In 2017 there was yet another influx of practitioners, newly qualified in systems thinking in practice from the Open University (and indeed other Universities), into our environment. A diverse and competent bunch with a wide range of perspectives and skills. They join the many who are out there already and, from my observations, a huge amount of practitioners are actively sharing and encouraging the use of systems thinking in the workplace and beyond. Some are forming their own mini communities of practice, whilst others chose to ‘go it alone’.

In my experience, the longer standing members of the systems thinking communities are vital for helping to develop and support these newer practitioners. However, there are often differences in context and opinion between the very experienced practitioners and the new adopters and also between those who have experience of practical application of systems thinking and those who are more academically orientated. Bringing those contexts and opinions together to produce a community which is useful to as many as possible can be at best real fun but at worst challenging and somewhat volatile.

As systems practitioners, we might expect intellectual challenge; we do not expect personal attacks and bad behaviours. We might expect some practitioners to be more vocal than others; we do not expect dominance by a few at the expense of others. So, what about attempting to move some of our focus towards sharing and appreciating the social capital of the wider community? How about strengthening the psychological bonds between us? How about focussing on the interdependencies we have and building upon those connections? Our social capital as a group could potentially be a key element of our ongoing survival and development as systems practitioners. This doesn’t mean that we all have to get along or agree with one another. It does mean that we should have respect for one another’s opinions. It does not mean that only the long-standing ‘experts’ should have the only voice. It does mean that all practitioners could be encouraged to seek diverse learning and develop whenever they can.

Why don’t we start trading the problems of our differences for possibilities? Consider what new conversations we want to occur? Help all practitioners to understand their own power to act and improve? Declare our possibilities? Define what future we want to “live in to”? Have inward bonding but also build bridges outwards to other complimentary communities?

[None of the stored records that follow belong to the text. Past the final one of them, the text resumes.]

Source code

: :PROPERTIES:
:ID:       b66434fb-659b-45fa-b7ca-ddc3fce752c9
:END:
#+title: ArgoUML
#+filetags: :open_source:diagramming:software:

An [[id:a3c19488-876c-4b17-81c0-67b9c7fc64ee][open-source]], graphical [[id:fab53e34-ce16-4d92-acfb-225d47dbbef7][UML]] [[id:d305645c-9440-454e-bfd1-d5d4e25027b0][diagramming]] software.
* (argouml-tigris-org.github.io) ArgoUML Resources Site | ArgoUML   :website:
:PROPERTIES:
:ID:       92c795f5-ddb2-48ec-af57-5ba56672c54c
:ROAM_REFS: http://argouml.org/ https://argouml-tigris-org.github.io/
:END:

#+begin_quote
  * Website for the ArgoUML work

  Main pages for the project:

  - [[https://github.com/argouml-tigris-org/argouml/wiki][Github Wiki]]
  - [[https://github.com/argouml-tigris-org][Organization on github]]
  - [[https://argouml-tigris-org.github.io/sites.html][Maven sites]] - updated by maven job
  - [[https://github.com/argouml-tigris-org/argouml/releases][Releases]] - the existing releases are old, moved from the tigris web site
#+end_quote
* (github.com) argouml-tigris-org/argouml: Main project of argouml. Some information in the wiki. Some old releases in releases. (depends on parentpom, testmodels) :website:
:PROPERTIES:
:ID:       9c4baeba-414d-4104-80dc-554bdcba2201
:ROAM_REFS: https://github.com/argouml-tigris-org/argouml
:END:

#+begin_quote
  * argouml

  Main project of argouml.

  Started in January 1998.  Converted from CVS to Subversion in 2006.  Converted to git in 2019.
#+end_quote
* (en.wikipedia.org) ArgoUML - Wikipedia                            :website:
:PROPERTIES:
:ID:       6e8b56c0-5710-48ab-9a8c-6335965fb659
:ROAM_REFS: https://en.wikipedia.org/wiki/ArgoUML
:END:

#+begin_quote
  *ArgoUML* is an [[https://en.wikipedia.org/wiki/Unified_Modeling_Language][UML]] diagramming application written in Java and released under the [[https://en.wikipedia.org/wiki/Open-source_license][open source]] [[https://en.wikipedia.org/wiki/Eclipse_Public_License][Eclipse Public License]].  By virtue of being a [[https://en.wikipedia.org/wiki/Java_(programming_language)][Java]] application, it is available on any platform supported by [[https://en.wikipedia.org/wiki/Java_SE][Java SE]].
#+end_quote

But, how? And where do we start? It’s within all of us to make it happen. We can focus on the gifts and capacities we have to give to one another. We can capture and share our quality interactions. We can create possibilities for practitioners to engage more with one another. We can instigate different kinds of conversations so that we create something new together. We can make new, joint declarations of possibility by identifying what we find useful/ important for our development. We can replace stories about the past for possibilities for the future (whilst still appreciating the learning from the past, of course). We can create new ways to listen, speak and communicate meaning to one another. We can create new context, instead of trying to ‘solve our problems’. We can create opportunities to deepen accountability and commitment to development through supportive engagement. And, we can adopt and ‘all voices have value’ ethos.

We can identify what needs retaining for the future, share our stories, identify what we could create together and encourage restorative conversations about possibilities.

In my opinion, we are perfectly able to make our boundaries more porous and encourage a wider range of practitioners into the fold and build bridges with other communities.

Our future, as a systems practitioner community, may have a better chance of being regenerative if we create a wider, more diverse, culture. If we use our questions as a pathway to new wisdom, rather than as sticks to beat each other with.

But, how do we manage the high degree of competition to enable us to be more collaborative, learning and sharing? I, for one, have personally experienced the collaborative learning as a new practitioner. But, as I’ve become more experienced I’ve encountered more of a ‘push back’ from those who once used to teach and share. How do we regenerate as a whole? How do we nurture ongoing social cohesion? And how do we develop a culture of collaboration if some only allow this to happen if others ‘know their place’? How do we evolve towards increasing diversity if we don’t allow the diversity to flourish?

I wold love to see our systems thinking communities (and other complimentary communities) start to focus on the benefits of the collective whole of those communities. Maybe we should take a leaf out of our own text books and start to really understand the underlying dynamics of the different systems thinking communities and how those dynamics can be manipulated for greater benefits?

After all, ‘the world will be different only if we live differently’ Manturana & Varela, 1987. In my book that means co-creating a new and different narrative for the development and wider application of systems thinking, that isn’t constrained by egos and individual wants and needs.

I’m feeling hopeful that 2018 might push us along on our journey, in the right direction.